34 - DO PESADELO NASCEU UMA IRMÃ
O menino poeta
está sentado no chão cerâmico da sala central da grande nave afunilada. Observa
com atenção todos os detalhes, principalmente os mais pequenos, à procura de
uma saída. Os seres que ainda há pouco ali entraram, desapareceram
misteriosamente com a fluidez de uma alma, para zona profundas e desconhecidas.

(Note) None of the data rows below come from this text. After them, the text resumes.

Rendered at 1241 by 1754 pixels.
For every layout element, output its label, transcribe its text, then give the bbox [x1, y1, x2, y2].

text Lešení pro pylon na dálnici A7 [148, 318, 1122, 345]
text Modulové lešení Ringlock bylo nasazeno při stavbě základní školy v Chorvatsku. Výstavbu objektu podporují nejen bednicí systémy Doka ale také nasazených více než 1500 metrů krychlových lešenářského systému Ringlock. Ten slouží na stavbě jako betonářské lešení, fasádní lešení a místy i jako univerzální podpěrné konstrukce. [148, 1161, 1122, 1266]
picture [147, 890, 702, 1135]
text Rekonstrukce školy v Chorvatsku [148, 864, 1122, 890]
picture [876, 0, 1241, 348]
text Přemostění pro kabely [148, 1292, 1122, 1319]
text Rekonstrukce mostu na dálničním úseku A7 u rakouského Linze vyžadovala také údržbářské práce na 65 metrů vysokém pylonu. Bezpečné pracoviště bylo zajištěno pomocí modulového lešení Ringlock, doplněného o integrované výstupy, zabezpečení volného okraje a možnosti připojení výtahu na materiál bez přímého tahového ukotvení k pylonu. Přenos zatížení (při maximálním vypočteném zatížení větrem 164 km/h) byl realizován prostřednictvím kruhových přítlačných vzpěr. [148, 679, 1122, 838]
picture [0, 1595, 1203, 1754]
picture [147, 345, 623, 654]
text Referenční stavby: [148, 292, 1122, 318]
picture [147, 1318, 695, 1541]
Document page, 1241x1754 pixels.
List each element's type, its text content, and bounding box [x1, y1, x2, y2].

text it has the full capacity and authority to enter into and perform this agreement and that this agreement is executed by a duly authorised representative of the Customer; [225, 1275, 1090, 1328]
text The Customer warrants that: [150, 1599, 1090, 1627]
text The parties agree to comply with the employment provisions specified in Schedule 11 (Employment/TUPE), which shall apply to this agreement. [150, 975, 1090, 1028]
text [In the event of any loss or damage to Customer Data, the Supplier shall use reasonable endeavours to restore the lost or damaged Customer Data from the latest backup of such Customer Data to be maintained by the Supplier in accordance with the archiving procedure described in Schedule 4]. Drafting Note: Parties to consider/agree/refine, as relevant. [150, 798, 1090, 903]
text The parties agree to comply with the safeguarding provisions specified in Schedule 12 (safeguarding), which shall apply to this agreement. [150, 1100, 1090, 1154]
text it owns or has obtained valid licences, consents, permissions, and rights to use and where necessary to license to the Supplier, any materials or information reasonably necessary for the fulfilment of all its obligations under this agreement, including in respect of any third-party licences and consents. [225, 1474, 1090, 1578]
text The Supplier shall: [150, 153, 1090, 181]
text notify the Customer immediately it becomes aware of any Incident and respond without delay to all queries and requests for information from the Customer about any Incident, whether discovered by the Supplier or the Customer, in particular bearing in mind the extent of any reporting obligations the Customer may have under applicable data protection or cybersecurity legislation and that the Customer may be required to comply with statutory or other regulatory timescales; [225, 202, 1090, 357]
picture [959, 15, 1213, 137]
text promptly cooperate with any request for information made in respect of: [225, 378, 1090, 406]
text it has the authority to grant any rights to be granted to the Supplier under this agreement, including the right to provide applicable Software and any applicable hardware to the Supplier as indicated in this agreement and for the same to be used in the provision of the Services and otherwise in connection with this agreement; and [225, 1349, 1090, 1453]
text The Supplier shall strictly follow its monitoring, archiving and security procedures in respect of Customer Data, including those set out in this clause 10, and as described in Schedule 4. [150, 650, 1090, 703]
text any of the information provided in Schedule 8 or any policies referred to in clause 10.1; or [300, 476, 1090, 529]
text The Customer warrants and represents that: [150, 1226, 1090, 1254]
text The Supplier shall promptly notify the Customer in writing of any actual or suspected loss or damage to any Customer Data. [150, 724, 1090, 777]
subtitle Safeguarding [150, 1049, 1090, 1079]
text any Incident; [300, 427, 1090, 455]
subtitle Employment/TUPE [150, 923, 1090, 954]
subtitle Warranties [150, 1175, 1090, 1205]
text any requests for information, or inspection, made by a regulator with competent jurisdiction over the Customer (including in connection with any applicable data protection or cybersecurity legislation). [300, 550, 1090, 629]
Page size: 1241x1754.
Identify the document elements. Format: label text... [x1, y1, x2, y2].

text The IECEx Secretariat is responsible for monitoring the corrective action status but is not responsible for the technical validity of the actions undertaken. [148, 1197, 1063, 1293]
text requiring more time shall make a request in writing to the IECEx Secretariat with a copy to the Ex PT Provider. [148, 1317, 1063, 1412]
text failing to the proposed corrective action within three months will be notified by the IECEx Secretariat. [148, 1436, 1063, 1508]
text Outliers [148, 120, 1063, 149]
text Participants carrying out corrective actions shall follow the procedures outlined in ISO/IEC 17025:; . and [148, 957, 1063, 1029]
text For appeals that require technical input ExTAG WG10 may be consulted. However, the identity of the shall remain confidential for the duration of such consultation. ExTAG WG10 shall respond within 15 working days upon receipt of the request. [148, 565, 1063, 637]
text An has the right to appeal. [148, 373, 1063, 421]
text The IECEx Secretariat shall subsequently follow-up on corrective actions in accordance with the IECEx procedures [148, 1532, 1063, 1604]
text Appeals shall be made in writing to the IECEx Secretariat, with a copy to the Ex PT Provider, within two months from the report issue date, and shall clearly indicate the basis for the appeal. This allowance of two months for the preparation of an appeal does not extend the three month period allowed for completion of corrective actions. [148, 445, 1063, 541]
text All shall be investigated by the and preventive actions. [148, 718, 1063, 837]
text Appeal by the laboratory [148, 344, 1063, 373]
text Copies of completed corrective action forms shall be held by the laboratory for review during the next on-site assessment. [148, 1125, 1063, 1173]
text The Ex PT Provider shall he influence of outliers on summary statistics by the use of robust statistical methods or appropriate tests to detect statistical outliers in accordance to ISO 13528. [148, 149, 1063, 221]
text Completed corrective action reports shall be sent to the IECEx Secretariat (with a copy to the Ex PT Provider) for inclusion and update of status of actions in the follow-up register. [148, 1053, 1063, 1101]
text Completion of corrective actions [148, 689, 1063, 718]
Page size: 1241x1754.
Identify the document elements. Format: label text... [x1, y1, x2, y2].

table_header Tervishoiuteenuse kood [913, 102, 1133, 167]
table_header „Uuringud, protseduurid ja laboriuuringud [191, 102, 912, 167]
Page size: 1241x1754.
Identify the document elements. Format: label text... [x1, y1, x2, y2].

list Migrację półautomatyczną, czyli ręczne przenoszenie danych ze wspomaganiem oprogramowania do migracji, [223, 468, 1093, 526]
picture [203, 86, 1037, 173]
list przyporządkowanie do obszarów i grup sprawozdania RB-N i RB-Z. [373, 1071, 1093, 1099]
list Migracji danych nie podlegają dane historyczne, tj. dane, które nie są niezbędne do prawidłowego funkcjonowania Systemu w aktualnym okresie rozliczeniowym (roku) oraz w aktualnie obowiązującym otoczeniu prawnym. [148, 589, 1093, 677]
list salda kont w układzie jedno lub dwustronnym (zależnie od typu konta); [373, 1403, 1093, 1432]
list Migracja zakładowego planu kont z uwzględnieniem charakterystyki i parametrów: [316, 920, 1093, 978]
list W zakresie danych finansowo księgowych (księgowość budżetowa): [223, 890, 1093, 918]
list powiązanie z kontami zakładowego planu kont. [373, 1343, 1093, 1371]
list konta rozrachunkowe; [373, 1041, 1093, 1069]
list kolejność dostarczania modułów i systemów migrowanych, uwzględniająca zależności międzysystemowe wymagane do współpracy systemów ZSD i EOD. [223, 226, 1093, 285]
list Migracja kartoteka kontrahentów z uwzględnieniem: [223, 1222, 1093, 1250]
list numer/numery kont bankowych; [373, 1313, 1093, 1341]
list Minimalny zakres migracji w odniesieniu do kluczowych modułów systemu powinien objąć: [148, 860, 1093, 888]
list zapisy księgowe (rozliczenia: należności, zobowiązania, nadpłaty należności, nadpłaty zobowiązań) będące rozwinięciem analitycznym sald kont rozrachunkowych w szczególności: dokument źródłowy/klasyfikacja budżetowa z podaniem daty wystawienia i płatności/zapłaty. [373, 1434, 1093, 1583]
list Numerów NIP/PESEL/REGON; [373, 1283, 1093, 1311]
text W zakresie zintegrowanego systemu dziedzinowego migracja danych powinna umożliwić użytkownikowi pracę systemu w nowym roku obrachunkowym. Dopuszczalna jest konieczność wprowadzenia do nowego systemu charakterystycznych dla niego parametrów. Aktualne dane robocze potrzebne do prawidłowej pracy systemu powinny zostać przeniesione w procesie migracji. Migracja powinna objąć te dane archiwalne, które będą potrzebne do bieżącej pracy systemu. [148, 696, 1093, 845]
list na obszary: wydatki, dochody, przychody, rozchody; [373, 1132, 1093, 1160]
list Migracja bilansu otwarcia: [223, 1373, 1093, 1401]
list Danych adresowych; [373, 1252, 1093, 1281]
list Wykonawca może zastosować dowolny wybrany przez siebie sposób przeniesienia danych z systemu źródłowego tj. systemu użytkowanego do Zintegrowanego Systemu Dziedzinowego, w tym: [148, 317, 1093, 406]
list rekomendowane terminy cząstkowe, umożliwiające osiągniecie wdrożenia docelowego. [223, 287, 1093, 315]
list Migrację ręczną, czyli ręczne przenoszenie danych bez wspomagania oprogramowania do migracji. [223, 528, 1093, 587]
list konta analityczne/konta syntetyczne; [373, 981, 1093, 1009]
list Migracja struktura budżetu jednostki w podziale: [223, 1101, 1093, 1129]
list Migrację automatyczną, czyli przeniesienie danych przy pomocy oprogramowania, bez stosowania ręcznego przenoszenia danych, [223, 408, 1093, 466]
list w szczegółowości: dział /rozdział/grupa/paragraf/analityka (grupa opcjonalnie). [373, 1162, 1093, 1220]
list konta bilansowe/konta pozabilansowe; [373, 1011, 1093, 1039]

É difícil desviar os olhos deste espetáculo, o universo, o mundo inteiro, está
ali todo ao seu redor. A cada minuto que a nave avança, passam milhares de anos
que o levam, quer ele queira, quer não queira, para um longínquo futuro ainda mais
afastado na escuridão. As estrelas, os cometas, alguns sistemas estelares,
nascem para depressa serem desfeitos em poeira cósmica daqui a um segundo, um
século, dois milhares de séculos. O poeta observa e vai-se recordando desses seres
galáticos impregnados de vida, apesar de não fazer ideia nenhuma onde se
encontra e que tempo é este:
- Desde que observo
o universo, compreendi de imediato que ainda não tinha vivido, fui uma mera
fição. Quanto vale um minuto de vida nesta sala? Vale bem mais do que os meus
cem anos de vida. É preciso aproveitar ao máximo a viagem pois tudo o que até
hoje vivi foi apenas um mero simulacro de mim. Mas tu sempre foste verdadeira, Marília,
um turbilhão da vida de uma grandeza feroz. Foi difícil escutar-te, e ver-te, e
foi-me difícil seguir-te até este lugar. Senti tudo isto fechado na câmpanula
de cristal onde me mergulharam, e lá no fundo de mim não encontrei nada, só tu
existias, muda, e eu incapaz de me imaginar livre de ti. Tu és a minha irmã, és
tu que tens mais força e és muito maior do que eu.
O poeta ouve-se
de dentro para fora, sentado, surpreendido com tantas coisas simples de
instinto e felicidade. E além disso, começa agora a escutar uma outra coisa
imensa — e diz-lhe que ele ainda não existe.
*
Primeiro, um
som brevíssimo, depois, ao longe, uma voz tímida pronta a sumir-se... — ( P e r p é t u o, m e u i r m ã o, . . . ) — Ele não sabe bem qual é o seu papel. A
parede a quem tinha começado a fazer festas, estava agora aberta até às
entranhas. Madalena, quando der conta do disparate, vai fazer dele uma presa
fácil para o castigo que lhe irá aplicar.
O xisto preto
foi a única coisa menos inútil que na noite escura o poeta descobriu. Inútil, muito
menos inútil, foi ele ter ficado a saber que a restante parte da sua vida deixara
de ser eterna, e disso ele nunca mais se pode desfazer. Antes deste estúpido
pesadelo, julgava-se livre e tão leve, agora sente-se pesado e medroso. Lavado
em lágrimas, que depois limpou, pois se havia de ir para a cova, para todo o
sempre, extraído da vida que tem tanto para lhe dar.
E que mistério,
que voz é esta que insiste em chamá-lo? Primeiro, um som brevíssimo, depois, ao
longe, uma voz tímida pronta a sumir-se...
— ( P e r p é t u o, m e u i r m ã o, . . . .) — Ele deixou de a
conseguir desligar dali em diante — para se livrar da morte eterna, para
recuperar a vida eterna, o poeta regressa sempre ao quarto da casa da aldeia
para ir atrás dela, a correr…
Marília não
existe, o poeta sabe-o, mas é apenas a irmã quem mais se intromete na sua vida.
Analisa-o, discute com ele, incomoda-o sempre que foge e se ausenta para parte
incerta, fingindo-se morta — Estás viva, Marília, eu bem sei que tu estás na
cova do teu amor, e eu aqui a chorar baba e ranho por ter-te obedecido.
Marília não
existe, e ele desespera por ser incapaz de desfazer-se dela. Quanto mais se finge
de morta, mais ele começa a escutá-la outra vez.
- Estás muito
fundo na gruta! Humilhas-me quando me chamas até este lugar, tu e o teu amante Napoleão.
Sou incapaz de te largar, acompanhas-me para toda a parte.
- (S e m e p u
d e s s e s l i v r a r d e t i,
m a n i n h o! Se me pudesses livrar de ti!).
No chão da sala,
Madalena e Raúl amam-se naquela mesma madrugada, como dois
cavalos selvagens à solta na pradaria, e o gado todo a vê-los naqueles
preparos.
- Ama-me!
Assinala dentro de mim o lugar de onde nunca partirás, Raúl… beija-me… cala-te…
porque é tão difícil conseguires amar-me em silêncio?